Task brief. Pick out every line in the entries below that contains the word "this", and copy each of those lines. Case counts.
◆ ◆ ◆ ◆
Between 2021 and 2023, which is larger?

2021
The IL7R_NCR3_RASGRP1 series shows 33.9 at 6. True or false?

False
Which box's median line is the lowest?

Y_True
◆ ◆ ◆ ◆
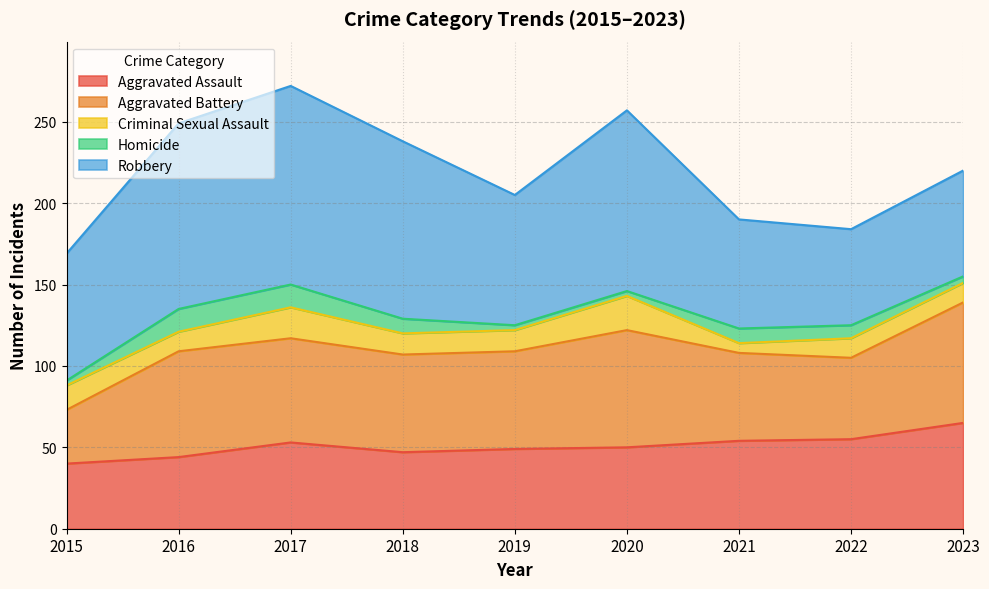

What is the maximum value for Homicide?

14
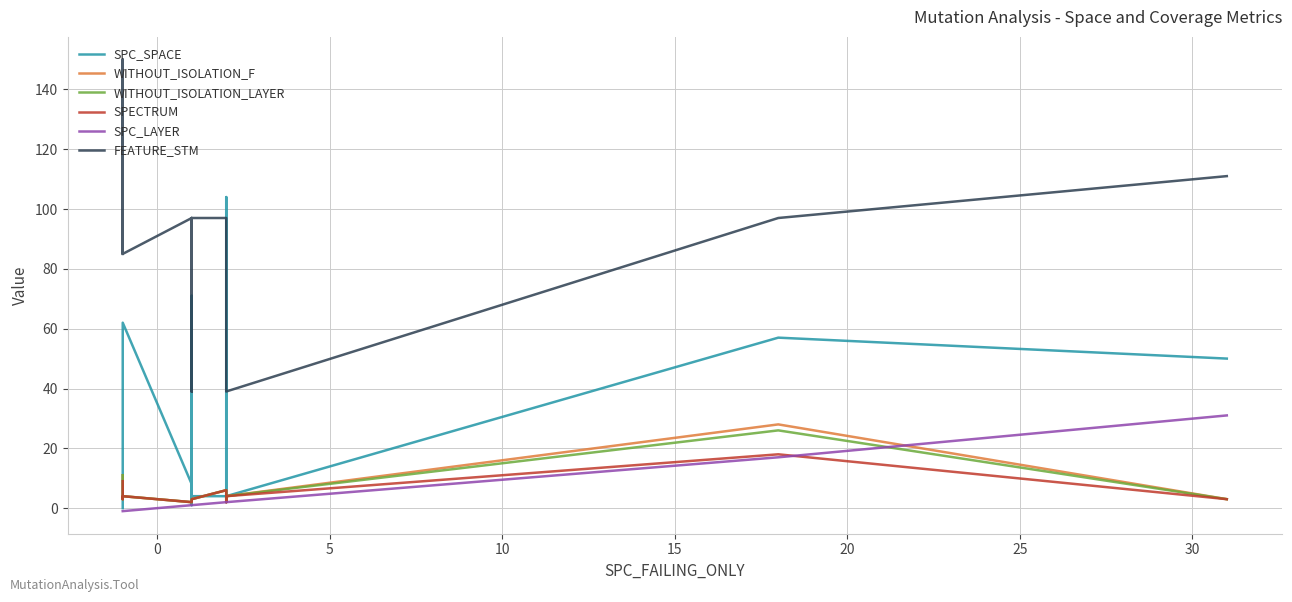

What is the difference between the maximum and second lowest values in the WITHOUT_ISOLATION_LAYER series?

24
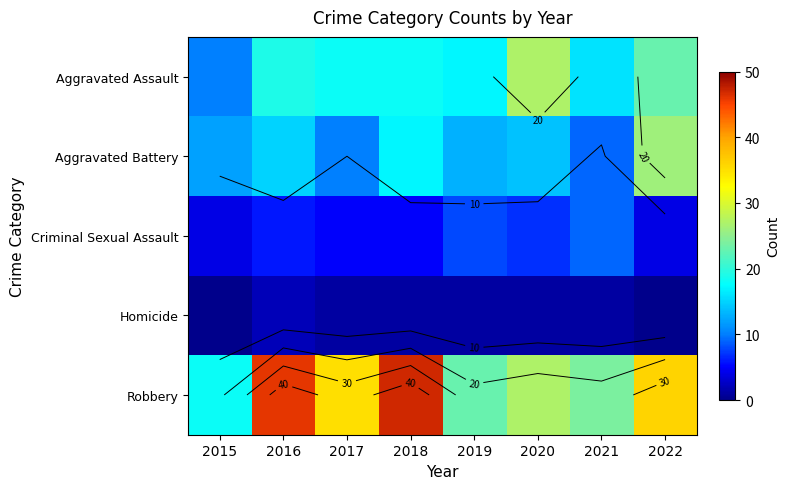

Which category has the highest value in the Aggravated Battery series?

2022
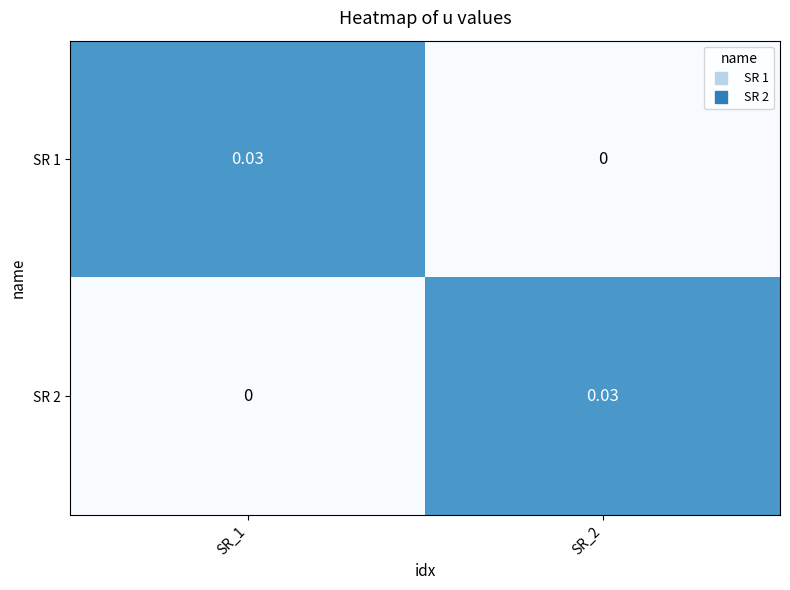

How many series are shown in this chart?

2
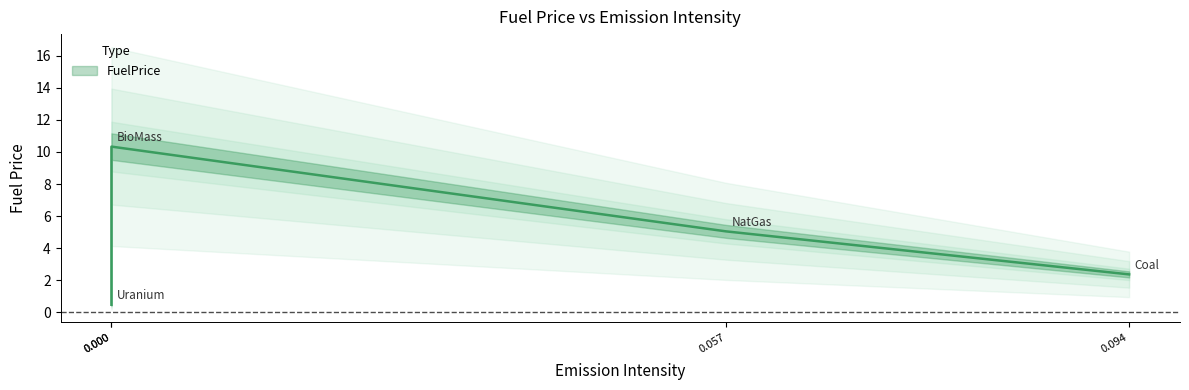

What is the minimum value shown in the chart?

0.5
◆ ◆ ◆ ◆
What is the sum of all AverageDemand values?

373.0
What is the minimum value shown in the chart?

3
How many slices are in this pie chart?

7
◆ ◆ ◆ ◆
Task response.
How many series are shown in this chart?
How many slices are in this pie chart?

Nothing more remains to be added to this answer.